Cons: Our test resulted in bacon with very little chew (just a bit on some of the ends)—mainly just crispiness. Like the cast iron skillet method, this produced an annoying grease splatter.
Method: We placed the bacon strips directly on a rimmed sheet pan, and baked them in a preheated oven at 400°F.
Outcome: We've proselytized the oven-baking method before, so we had high hopes, and this sheet-pan bacon met them. After about 18 minutes, the fat had rendered extremely evenly, producing a perfectly chewy/crispy specimen.
Pros: This method was very hands-off—we didn't need to flip the bacon midway through, or fiddle with temperature—yet still hugely effective. The lack of stovetop-surrounding grease splatter was so welcome.
Cons: While the actual cooking of baked bacon takes about five minutes longer than the stovetop method, we also had to wait for our oven to preheat for approximately 10 minutes, so this isn't a method we'd recommend for those moments when you need bacon ASAP. (What, like you don't have those moments?) Also, the bacon stuck in one or two spots to the sheet pan, and cleaning the sheet pan was no easier than cleaning the cast iron skillet.
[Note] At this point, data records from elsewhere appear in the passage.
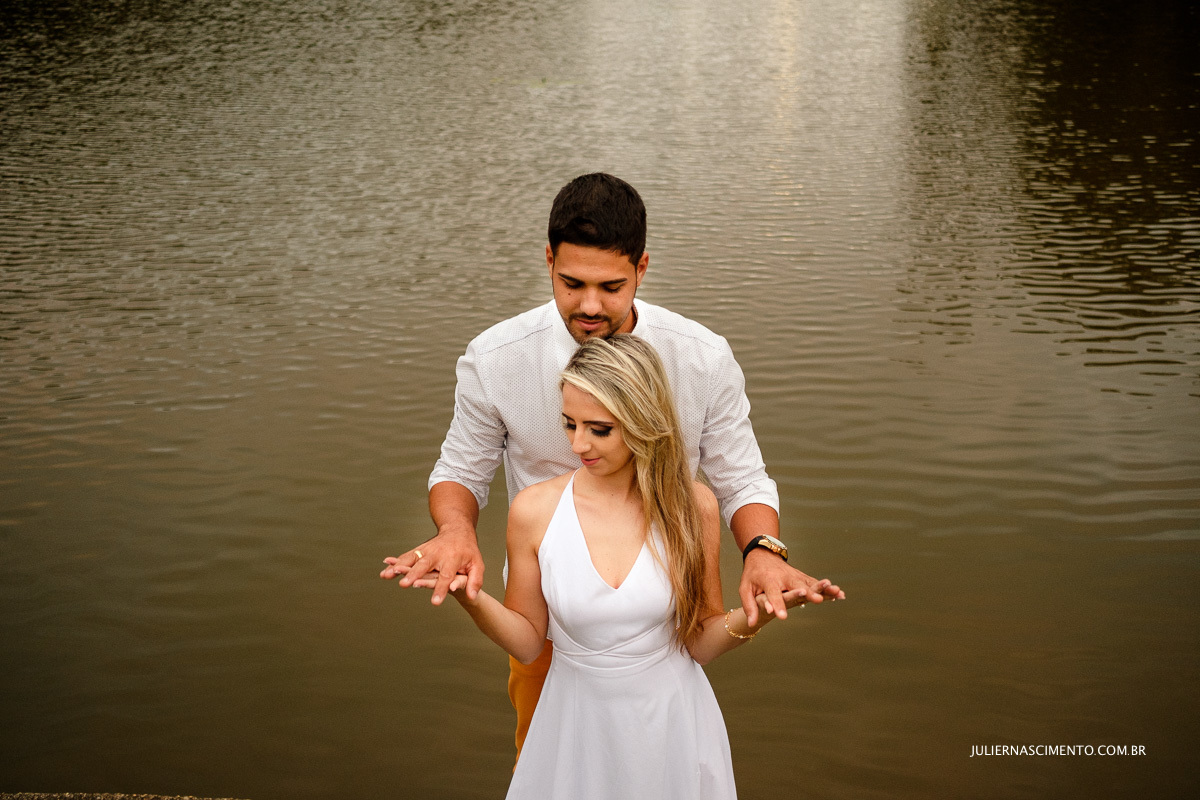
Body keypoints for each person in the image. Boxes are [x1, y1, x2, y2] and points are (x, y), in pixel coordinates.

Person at [382, 172, 844, 759]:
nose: (590, 305)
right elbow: (461, 469)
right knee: (550, 761)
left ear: (642, 268)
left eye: (611, 285)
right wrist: (455, 531)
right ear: (548, 260)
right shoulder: (495, 358)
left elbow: (741, 478)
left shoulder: (701, 357)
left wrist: (763, 552)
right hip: (552, 616)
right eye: (571, 283)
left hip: (660, 617)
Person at [386, 335, 841, 799]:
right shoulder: (534, 510)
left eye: (598, 429)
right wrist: (470, 595)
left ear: (642, 422)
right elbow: (526, 642)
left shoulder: (693, 506)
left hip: (672, 725)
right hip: (575, 723)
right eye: (569, 424)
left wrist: (757, 615)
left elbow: (701, 643)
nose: (578, 443)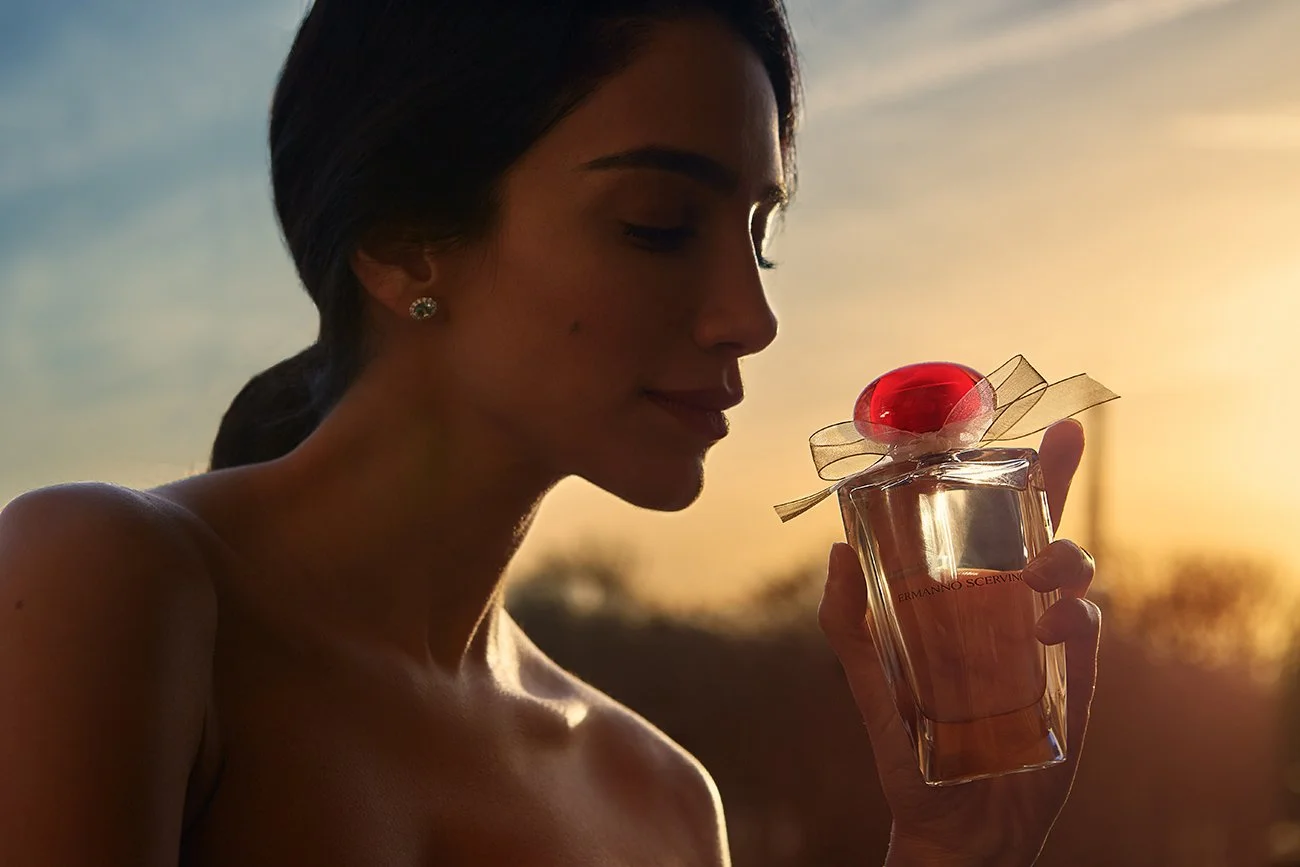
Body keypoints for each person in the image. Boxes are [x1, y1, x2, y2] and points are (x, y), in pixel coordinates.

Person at [0, 1, 1101, 864]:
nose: (752, 319)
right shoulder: (111, 589)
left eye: (758, 236)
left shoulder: (659, 800)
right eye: (657, 225)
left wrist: (952, 854)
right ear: (404, 246)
Method: We placed the bacon strips on a rimmed sheet pan that we'd lined with parchment paper, and baked them in a preheated oven at 400°F.
Outcome: Despite taking a little bit longer than the no-parchment method (about 22 minutes in the oven), this test resulted in equally delicious bacon with a nice chewy/crispy balance. It was curlier and more inconsistently crisped on its ends than the no-parchment batch.
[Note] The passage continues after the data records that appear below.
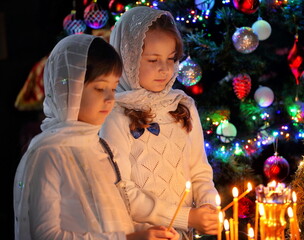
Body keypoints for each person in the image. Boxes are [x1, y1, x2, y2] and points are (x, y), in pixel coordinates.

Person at [13, 34, 179, 240]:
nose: (111, 98)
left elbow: (113, 220)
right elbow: (46, 235)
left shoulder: (102, 148)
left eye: (113, 87)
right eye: (100, 88)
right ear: (69, 89)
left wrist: (145, 231)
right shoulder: (49, 153)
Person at [100, 6, 219, 239]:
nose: (164, 69)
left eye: (171, 59)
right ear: (127, 59)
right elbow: (122, 190)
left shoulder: (182, 107)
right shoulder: (114, 114)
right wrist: (187, 216)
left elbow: (199, 171)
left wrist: (207, 206)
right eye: (153, 60)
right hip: (141, 233)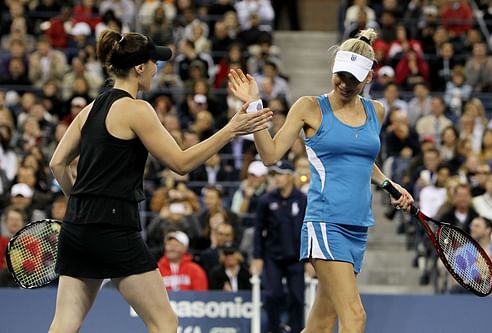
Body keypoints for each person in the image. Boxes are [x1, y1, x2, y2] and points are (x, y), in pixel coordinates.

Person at [48, 30, 272, 333]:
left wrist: (79, 205)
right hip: (115, 227)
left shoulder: (88, 110)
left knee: (64, 324)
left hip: (77, 227)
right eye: (154, 62)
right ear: (140, 67)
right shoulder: (137, 109)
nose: (157, 68)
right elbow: (180, 164)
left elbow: (57, 163)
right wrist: (230, 130)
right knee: (165, 323)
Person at [228, 28, 413, 333]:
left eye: (353, 79)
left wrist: (388, 185)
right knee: (355, 317)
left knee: (321, 324)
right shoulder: (309, 107)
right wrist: (254, 107)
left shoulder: (376, 111)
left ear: (368, 78)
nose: (343, 83)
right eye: (339, 75)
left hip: (358, 226)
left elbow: (361, 162)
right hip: (326, 223)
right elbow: (271, 155)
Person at [251, 160, 308, 333]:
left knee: (297, 297)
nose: (276, 178)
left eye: (280, 174)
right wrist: (257, 257)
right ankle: (274, 329)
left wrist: (310, 258)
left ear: (290, 176)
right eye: (275, 174)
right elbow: (258, 230)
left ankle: (297, 329)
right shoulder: (266, 201)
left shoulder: (303, 199)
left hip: (296, 257)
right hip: (272, 256)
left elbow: (308, 230)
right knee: (272, 295)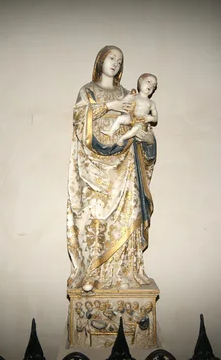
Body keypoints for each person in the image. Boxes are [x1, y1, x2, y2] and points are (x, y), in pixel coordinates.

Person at [66, 45, 157, 292]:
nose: (115, 63)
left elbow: (140, 125)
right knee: (95, 217)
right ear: (100, 61)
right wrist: (112, 106)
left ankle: (127, 272)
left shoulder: (131, 94)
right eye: (111, 57)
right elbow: (79, 120)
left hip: (126, 164)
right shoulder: (88, 91)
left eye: (120, 60)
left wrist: (148, 141)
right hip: (95, 171)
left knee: (129, 214)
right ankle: (93, 274)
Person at [101, 73, 158, 146]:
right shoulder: (134, 96)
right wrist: (127, 98)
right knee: (121, 118)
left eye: (153, 86)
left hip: (141, 121)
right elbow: (123, 103)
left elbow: (155, 118)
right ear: (140, 81)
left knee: (136, 129)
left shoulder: (151, 103)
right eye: (149, 82)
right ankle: (111, 132)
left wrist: (151, 118)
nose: (151, 86)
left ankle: (122, 138)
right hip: (131, 118)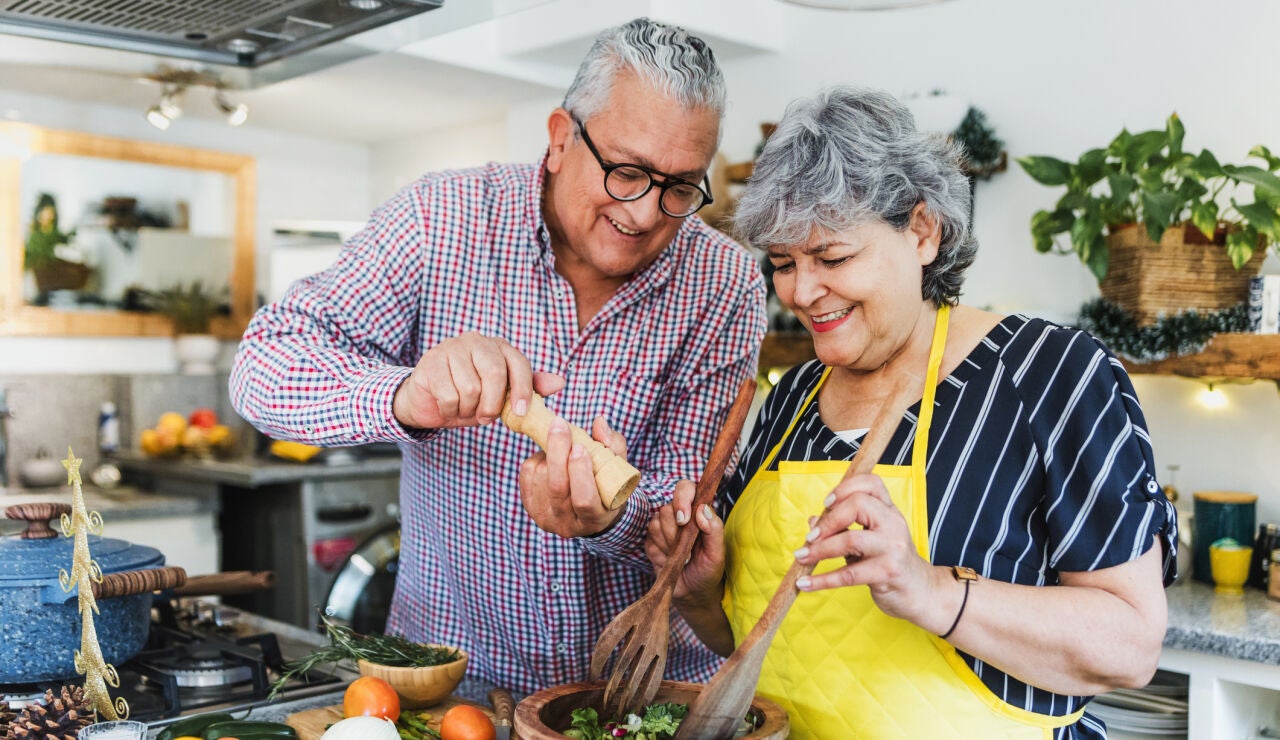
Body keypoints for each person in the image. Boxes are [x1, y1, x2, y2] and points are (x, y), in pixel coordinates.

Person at [230, 18, 766, 694]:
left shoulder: (723, 283)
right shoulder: (441, 218)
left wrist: (613, 517)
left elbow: (690, 503)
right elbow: (264, 366)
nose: (646, 212)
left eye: (681, 187)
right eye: (627, 172)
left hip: (641, 693)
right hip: (451, 685)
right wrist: (408, 397)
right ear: (561, 139)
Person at [646, 87, 1175, 739]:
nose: (802, 291)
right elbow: (755, 646)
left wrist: (932, 593)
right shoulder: (791, 400)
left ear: (922, 231)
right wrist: (699, 592)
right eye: (782, 263)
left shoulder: (1050, 374)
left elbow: (1130, 645)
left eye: (833, 257)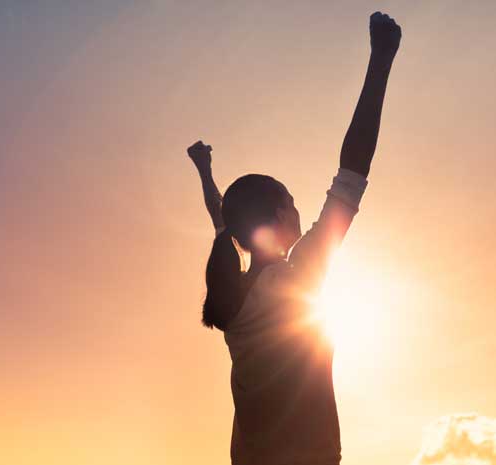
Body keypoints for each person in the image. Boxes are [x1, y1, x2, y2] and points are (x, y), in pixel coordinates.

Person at [186, 11, 401, 465]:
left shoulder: (233, 295)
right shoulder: (299, 277)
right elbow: (352, 172)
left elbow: (219, 214)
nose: (302, 210)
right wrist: (380, 61)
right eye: (294, 201)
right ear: (283, 214)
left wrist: (205, 172)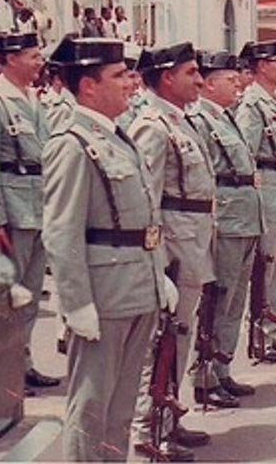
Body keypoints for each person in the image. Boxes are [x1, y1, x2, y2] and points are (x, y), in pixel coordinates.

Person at [41, 36, 173, 461]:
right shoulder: (72, 143)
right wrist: (76, 304)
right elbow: (62, 231)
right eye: (118, 76)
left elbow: (143, 217)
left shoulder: (118, 137)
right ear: (89, 86)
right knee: (91, 405)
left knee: (120, 406)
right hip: (103, 295)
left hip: (137, 287)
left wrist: (159, 275)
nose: (130, 84)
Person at [129, 42, 215, 457]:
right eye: (191, 72)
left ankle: (168, 420)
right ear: (167, 77)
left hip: (191, 238)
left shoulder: (180, 121)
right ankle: (148, 431)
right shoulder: (153, 126)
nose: (199, 80)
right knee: (164, 340)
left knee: (181, 335)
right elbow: (145, 200)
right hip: (173, 246)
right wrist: (157, 260)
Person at [0, 32, 60, 395]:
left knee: (31, 293)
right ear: (10, 59)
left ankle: (22, 363)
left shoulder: (33, 99)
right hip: (12, 211)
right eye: (33, 56)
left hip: (38, 210)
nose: (40, 62)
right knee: (8, 297)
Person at [187, 50, 261, 402]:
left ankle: (223, 367)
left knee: (236, 299)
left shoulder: (227, 117)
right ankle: (204, 376)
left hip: (245, 215)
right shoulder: (201, 120)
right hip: (227, 218)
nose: (238, 85)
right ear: (210, 84)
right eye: (230, 80)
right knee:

Pros: This method had all the same pros as the other oven bacon test—plus, it had a way easier clean-up, because we were able to simply toss the parchment paper. (Shockingly, there were no leaks onto the actual pan, so it just got a quick rinse for good measure.)
Cons: It took about five minutes longer to fully cook this batch of bacon than the batch we baked on a sheet pan sans parchment paper lining. Also, if your goal is flatter, more consistent bacon, you'd be better off baking without parchment paper.
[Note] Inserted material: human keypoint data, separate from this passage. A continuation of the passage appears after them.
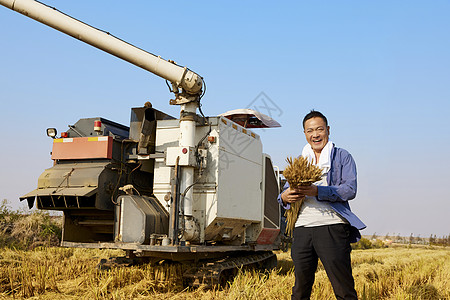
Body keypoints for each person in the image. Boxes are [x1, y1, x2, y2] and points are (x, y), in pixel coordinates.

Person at [278, 110, 366, 300]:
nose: (315, 134)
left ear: (328, 130)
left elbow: (350, 189)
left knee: (343, 288)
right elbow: (282, 196)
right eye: (310, 131)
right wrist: (285, 196)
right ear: (304, 134)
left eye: (319, 129)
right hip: (301, 228)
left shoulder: (342, 156)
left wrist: (318, 191)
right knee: (300, 289)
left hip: (332, 226)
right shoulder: (300, 161)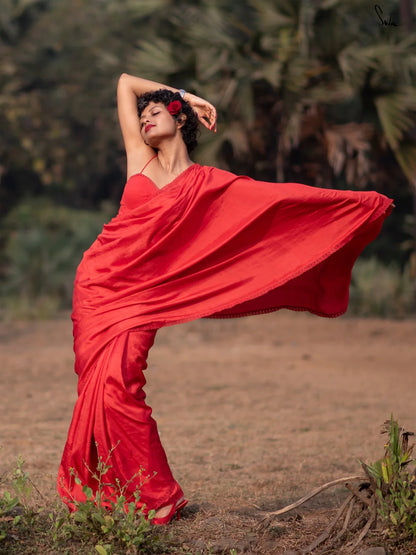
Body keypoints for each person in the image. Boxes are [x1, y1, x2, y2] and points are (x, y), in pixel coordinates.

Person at [57, 74, 393, 524]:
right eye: (141, 117)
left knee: (121, 385)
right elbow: (122, 83)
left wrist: (353, 206)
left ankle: (149, 495)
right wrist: (185, 94)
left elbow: (272, 201)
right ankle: (133, 496)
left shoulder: (208, 182)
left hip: (145, 295)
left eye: (153, 112)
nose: (143, 120)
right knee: (102, 387)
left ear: (177, 122)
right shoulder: (140, 159)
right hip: (100, 282)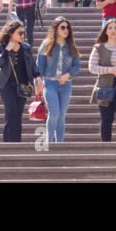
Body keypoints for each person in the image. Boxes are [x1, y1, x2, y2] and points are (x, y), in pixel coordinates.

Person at [34, 16, 80, 144]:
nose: (66, 30)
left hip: (65, 85)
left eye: (67, 28)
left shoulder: (71, 46)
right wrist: (38, 82)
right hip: (50, 83)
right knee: (54, 112)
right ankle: (49, 142)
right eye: (63, 27)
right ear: (56, 29)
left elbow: (77, 65)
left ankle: (59, 144)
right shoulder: (46, 44)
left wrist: (67, 75)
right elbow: (39, 66)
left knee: (61, 115)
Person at [89, 18, 116, 142]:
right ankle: (106, 148)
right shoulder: (99, 47)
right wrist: (110, 70)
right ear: (105, 31)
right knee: (106, 119)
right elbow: (92, 67)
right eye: (110, 28)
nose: (113, 31)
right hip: (105, 88)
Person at [0, 19, 36, 143]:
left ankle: (17, 142)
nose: (23, 36)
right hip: (6, 85)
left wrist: (37, 77)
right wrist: (7, 51)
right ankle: (8, 143)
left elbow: (32, 64)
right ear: (11, 33)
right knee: (11, 112)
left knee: (18, 114)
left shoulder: (25, 48)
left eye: (23, 33)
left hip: (22, 86)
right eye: (20, 33)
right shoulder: (1, 46)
Method: We microwaved bacon on a plate between sheets of paper towels for about five-and-a-half minutes; for the last minute or so (once a fair amount of the fat had rendered), we took the paper towel sheets off the top.
Outcome: This test produced eerily crispy bacon—even crispier than the nonstick pan.
Pros: The microwave method was by far the quickest, and had the easiest clean-up. If you love crispy bacon and don't have a nonstick skillet (or care to save your bacon fat), this is a great option.
Cons: The bacon had a slightly odd taste we couldn't quite put our finger on; one team member described it as "kind of stale-seeming." (Perhaps this was user-error from microwaving for too long.) And because we microwaved the bacon on paper towels to minimize in-microwave mess, we weren't able to save the rendered bacon fat. There was no chew on the final bacon, just crispiness. Maybe too crispy?
Method: We placed bacon into a cast iron skillet and added just enough water to cover the strips, then brought the water to a boil over high heat. Then, we lowered the flame and let the water simmer until it had fully evaporated, then lowered the flame a little more and cooked the bacon (flipping as needed) until crisp. (This method comes courtesy of Cook's Illustrated.)
Outcome: After about 22 minutes, we had bacon that was pretty inconsistently cooked, with crispy, thinned-out middles and less-cooked ends. One strip was less thin, but fairly shriveled.
Pros: The goal of this method is to help the bacon retain moisture as the fat renders, so it's tender rather than brittle. (This wasn't really our experience, though—while the ends of the bacon retained moisture, they didn't render perfectly. Meanwhile, the middle of the strips were a bit brittle.)
Cons: See above. Also, there was a fair amount of grease splattering, and this took almost twice as long as the regular-way cast iron skillet and nonstick skillet stovetop methods.
The absolute best way to cook bacon depends entirely on how you like your bacon—though some methods produce more consistent results than others.
Whatever you do, just be sure to save that bacon fat.